Fisher of Fairfax Hospital offers a caveat about using internally collected or imported data as a basis for launching into process improvements. Managers who are cautious about an over-reliance on the quality of data taken from any source would be erring on the safe side, Fisher says.
Evaluate a broad set of factors, she advises. Avoid looking solely at patient outcomes, including mortality figures, whether they are internally generated or taken from outside benchmarks. Don’t rely on the face value of a single set or a limited group of parameters such as morbidity or time-to-medication.
Changing conditions can distort reality
Time intervals and circumstances can greatly alter conditions from one scenario to another, which can end up distorting reality and hurting your process improvements, Fisher says. This is especially true when establishing protocols across a multihospital system.

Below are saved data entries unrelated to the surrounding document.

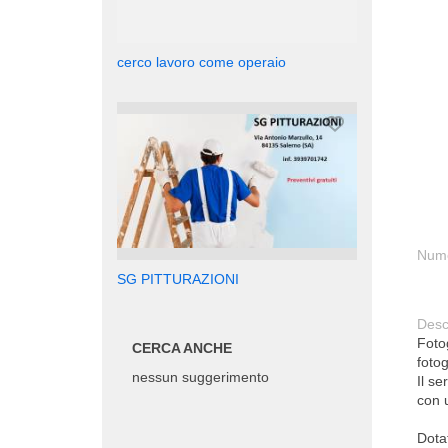
cerco lavoro come operaio
Nume
SG PITTURAZIONI
Desc
Foto
CERCA ANCHE
fotog
nessun suggerimento
Il se
con 
Dotat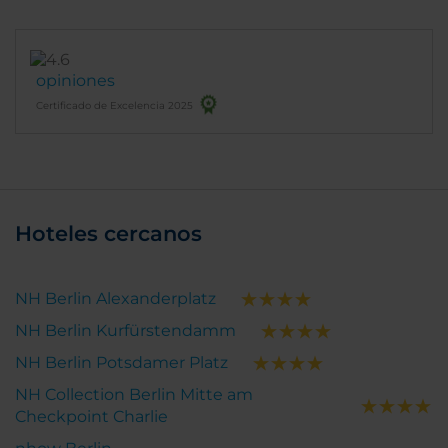
opiniones
Certificado de Excelencia 2025
Hoteles cercanos
NH Berlin Alexanderplatz
NH Berlin Kurfürstendamm
NH Berlin Potsdamer Platz
NH Collection Berlin Mitte am
Checkpoint Charlie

Fisher recalls an effort at Inova Fairfax to decide whether beginning a standard regimen of aspirin on certain patients within 24 hours of ICU admission was a good idea. The clinical literature had shown that an aspirin regimen initiated on patients suffering from myocardial infarction within 24 hours of an ICU admission reduced mortality risk by 20%.
The clinical staff at Fairfax Hospital did not doubt that the literature was correct. But would it work for Fairfax and its three sister facilities well? Could the overworked nurses administer the aspirin to the MI patients within the prescribed time as a standardized procedure?
After collecting initial data, not on patient outcomes but on whether nurses at the four facilities were able to maintain the aspirin regimen over the course of three months, Fisher discovered that the data obtained from the study were faulty.
Each of the hospitals submitted different success rates. After reviewing the causes, nurses at the poorest-performing hospital of the four could have administered the aspirin by suppository but did not. The alternative would have improved their showing.
Yet, the data suggested that the hospital fared poorly. The nurses couldn’t administer the aspirin regimen consistently due to factors such as the patients’ conditions. The incident reveals the importance of evaluating an entire process rather than focusing solely on outcomes, Fisher explains.
1. Rainey TG, Kabcenell A, Berwick DM, et al. Reducing Costs and Improving Outcomes in Adult Intensive Care. Boston: Institute for Healthcare Improvement; 1998.